A mediados de los años 60 Umberto Eco provocó un intenso debate sobre la cultura de masas con su libro Apocalípticos e integrados. Los integrados ganaron la partida porque la cultura de masas acabó por imponerse y ahora no se entiende la producción intelectual sin su vertiente marketiniana. El éxito o el fracaso se miden en audiencias, seguidores, likes y, como consecuencia, ventas y beneficios.
La política ha adoptado los mismos canales de difusión (televisión, redes sociales, etc.) y clichés que la cultura de masas. La masificación ha llevado a la vulgarización y ha favorecido el crecimiento del populismo.
Hoy también podría decirse que existen dos corrientes de pensamiento. Los que opinan que estamos ante el inevitable asalto al poder de los partidos antisistema y los que pensamos que lo que ha ocurrido en los últimos tiempos no es más que un aviso de los ciudadanos a los viejos partidos, a la política hecha de espaldas a la calle. Es decir, los que creemos que todavía se puede reaccionar.
Los primeros, los neoapocalípticos, tienen buenos argumentos a su favor: la victoria de Donald Trump, el brexit, el fracaso del referéndum impulsado por Matteo Renzi en Italia, el irresistible ascenso de Marine Le Pen, etc. En España se fijan en el posible sorpasso de Podemos al PSOE.
Lo que se está midiendo, en realidad, es la capacidad del sistema (el capitalismo de Estado y democrático) para regenerarse. La irrupción de la socialdemocracia al terminar la Segunda Guerra Mundial no llevó a la derrota del capitalismo, sino a su mutación, al incorporar postulados tradicionales de la izquierda: seguridad social, educación y sanidad pública, etc. El estado de bienestar ha pasado de ser una bandera propia de la socialdemocracia a formar parte acervo de los grandes partidos europeos.
El centro derecha (tanto en Francia como en Alemania y España) han ganado las elecciones sobre la base de que sus medidas económicas (el crecimiento sostenido y el control del déficit público) son la mejor garantía para mantener ese estado de bienestar, no defendiendo su desmantelamiento.
El populismo sólo puede ganar sobre la base de una profunda quiebra social. Estamos muy lejos de ese escenario
El populismo de derechas echa sus raíces en el miedo: miedo a que los extranjeros quiten puestos de trabajo a los nacionales; miedo al terrorismo yihadista; miedo a la pérdida de identidad cultural. Por ello, el populismo de derechas lleva inexorablemente al nacionalismo, al euroescepticismo.

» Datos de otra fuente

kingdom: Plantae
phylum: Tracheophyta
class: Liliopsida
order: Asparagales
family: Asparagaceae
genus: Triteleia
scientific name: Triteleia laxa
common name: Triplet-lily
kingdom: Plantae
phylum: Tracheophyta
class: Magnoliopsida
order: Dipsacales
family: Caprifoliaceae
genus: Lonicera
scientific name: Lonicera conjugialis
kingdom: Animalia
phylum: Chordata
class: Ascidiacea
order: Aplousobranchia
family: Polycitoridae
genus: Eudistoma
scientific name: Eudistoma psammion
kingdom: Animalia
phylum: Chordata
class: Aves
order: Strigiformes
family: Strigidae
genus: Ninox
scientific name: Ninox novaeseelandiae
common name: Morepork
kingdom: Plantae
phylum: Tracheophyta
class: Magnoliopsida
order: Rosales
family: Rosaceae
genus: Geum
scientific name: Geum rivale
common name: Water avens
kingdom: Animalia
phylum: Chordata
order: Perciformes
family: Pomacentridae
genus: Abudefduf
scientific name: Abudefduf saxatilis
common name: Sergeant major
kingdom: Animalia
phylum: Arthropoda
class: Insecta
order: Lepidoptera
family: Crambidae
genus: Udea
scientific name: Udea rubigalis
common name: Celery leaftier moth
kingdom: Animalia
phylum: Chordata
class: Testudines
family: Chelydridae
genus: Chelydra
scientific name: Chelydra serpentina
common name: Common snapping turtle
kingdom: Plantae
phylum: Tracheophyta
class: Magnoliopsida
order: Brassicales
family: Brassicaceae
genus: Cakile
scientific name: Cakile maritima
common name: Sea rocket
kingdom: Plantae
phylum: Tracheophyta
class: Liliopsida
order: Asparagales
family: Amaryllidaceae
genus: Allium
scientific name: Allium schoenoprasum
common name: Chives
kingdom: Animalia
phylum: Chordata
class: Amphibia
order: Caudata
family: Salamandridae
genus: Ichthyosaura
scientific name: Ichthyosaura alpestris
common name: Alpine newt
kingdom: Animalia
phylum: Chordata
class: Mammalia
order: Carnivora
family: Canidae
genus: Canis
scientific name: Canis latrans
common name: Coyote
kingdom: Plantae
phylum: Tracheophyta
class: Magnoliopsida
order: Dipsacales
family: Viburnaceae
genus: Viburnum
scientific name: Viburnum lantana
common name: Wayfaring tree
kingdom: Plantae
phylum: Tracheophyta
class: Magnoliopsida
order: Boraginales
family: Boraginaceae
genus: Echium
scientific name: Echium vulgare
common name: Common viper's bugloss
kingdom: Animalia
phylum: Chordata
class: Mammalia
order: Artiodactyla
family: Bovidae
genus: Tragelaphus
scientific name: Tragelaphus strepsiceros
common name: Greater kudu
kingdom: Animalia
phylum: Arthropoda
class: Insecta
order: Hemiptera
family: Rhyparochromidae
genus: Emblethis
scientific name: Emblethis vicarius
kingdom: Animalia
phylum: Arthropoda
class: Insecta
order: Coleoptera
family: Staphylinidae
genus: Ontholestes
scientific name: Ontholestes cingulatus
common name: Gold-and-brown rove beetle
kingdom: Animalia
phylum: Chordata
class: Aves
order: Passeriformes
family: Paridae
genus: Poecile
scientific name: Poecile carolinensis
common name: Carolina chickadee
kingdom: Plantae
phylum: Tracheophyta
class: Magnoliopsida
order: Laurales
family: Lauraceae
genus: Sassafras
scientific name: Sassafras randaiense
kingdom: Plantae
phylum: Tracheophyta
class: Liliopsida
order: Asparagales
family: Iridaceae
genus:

El populismo de izquierdas (Podemos, Syriza, etc) se alimenta de la crisis económica, de la desigualdad y de la corrupción. El capitalismo, para esos partidos, deviene en el gran satán, en el verdadero y único responsable de la pobreza y de las guerras. Desgraciadamente para Podemos, Alexis Tsipras ganó las elecciones en Grecia y la única forma que tuvo de mantenerse en el poder fue traicionar sus promesas, como la salida del euro, y la adopción de políticas económicas realistas.
También para desgracia de Podemos, el PSOE (al contrario de lo que le sucedió al PASOK) no se ha hundido y las medidas aplicadas por el PP están dando resultados, tangibles en el crecimiento y la recuperación del empleo.
El margen de maniobra de los apocalípticos crece en relación directa a la incapacidad de los grandes partidos para dar respuesta a las necesidades de los ciudadanos. 2017 es un año clave para determinar quién ganará ese pulso en España y en Europa. El populismo (eso es una constante histórica) sólo puede ganar sobre la base de una profunda quiebra social. Por el momento, estamos muy lejos de ese escenario.